* **Aim of the task**
Return every line of the entries below verbatim, omitting the pictures.

* **Supplied material**

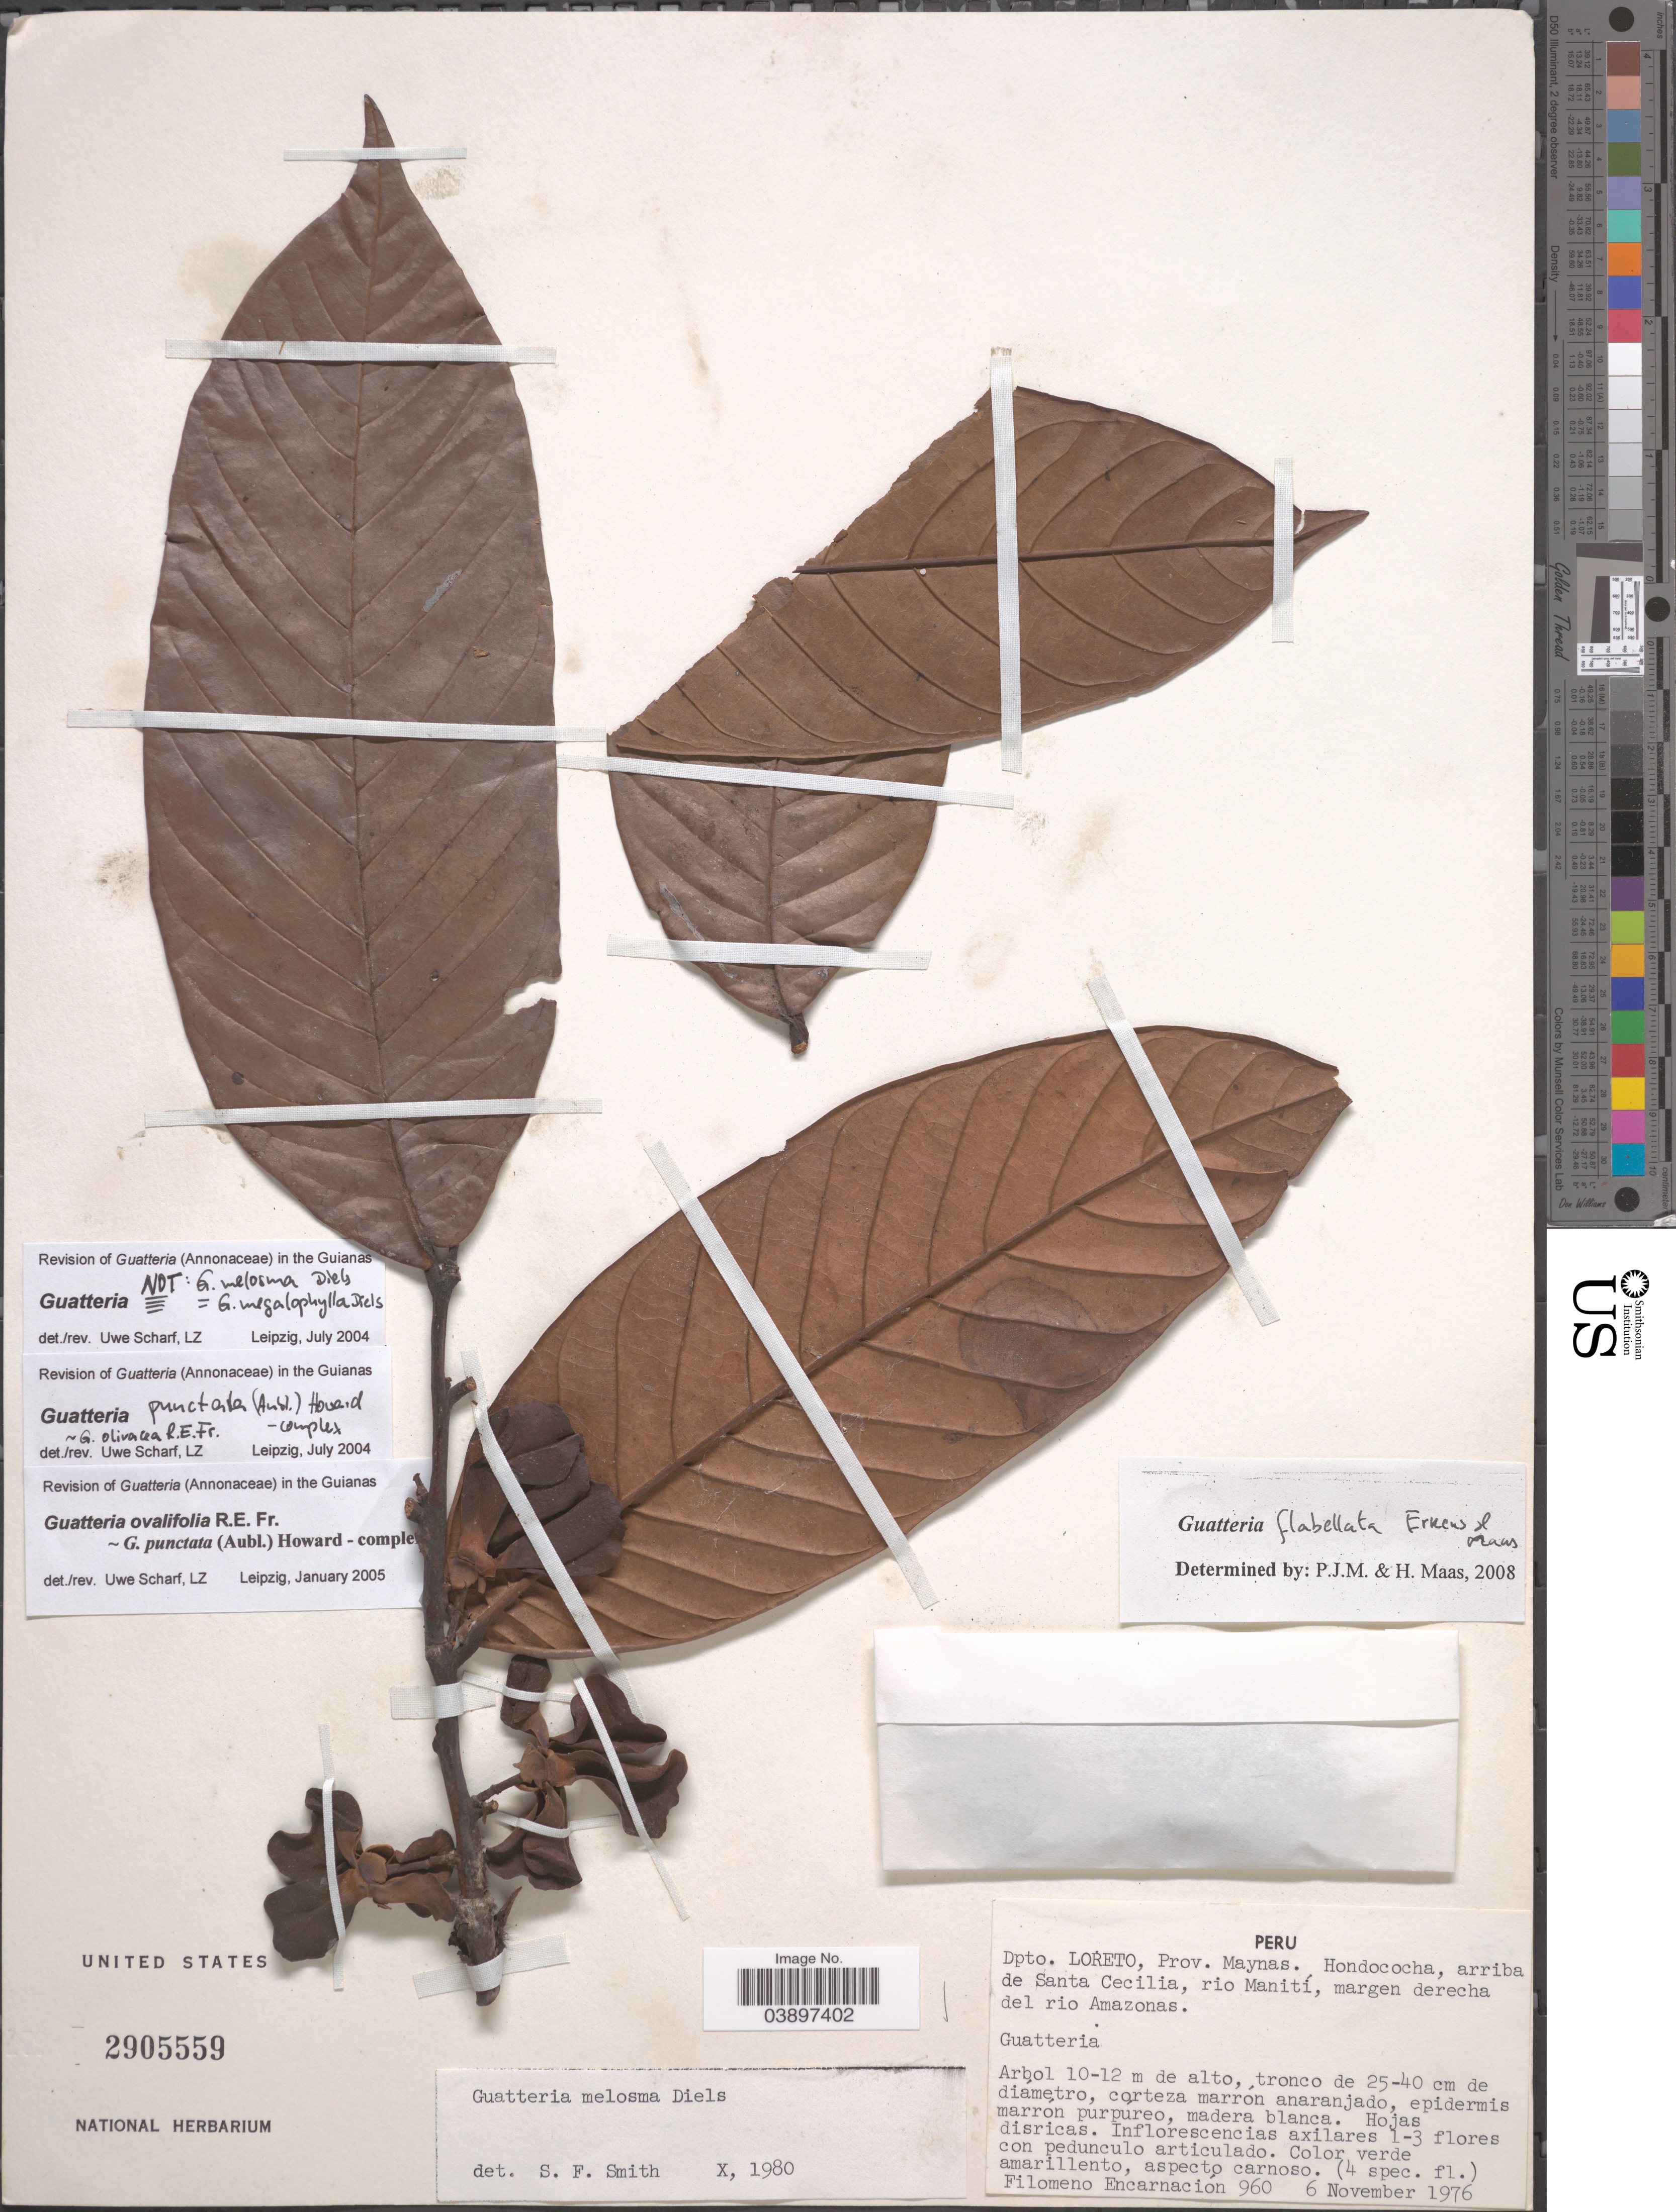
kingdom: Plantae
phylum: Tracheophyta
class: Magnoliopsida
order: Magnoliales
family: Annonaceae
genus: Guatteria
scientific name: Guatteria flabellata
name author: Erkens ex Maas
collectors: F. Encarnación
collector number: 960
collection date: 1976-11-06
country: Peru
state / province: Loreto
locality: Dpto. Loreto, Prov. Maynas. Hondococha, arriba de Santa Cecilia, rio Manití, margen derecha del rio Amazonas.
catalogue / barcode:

* **The answer**
kingdom: Plantae
phylum: Tracheophyta
class: Magnoliopsida
order: Magnoliales
family: Annonaceae
genus: Guatteria
scientific name: Guatteria flabellata
name author: Erkens ex Maas
collectors: F. Encarnación
collector number: 960
collection date: 1976-11-06
country: Peru
state / province: Loreto
locality: Dpto. Loreto, Prov. Maynas. Hondococha, arriba de Santa Cecilia, rio Manití, margen derecha del rio Amazonas.
catalogue / barcode:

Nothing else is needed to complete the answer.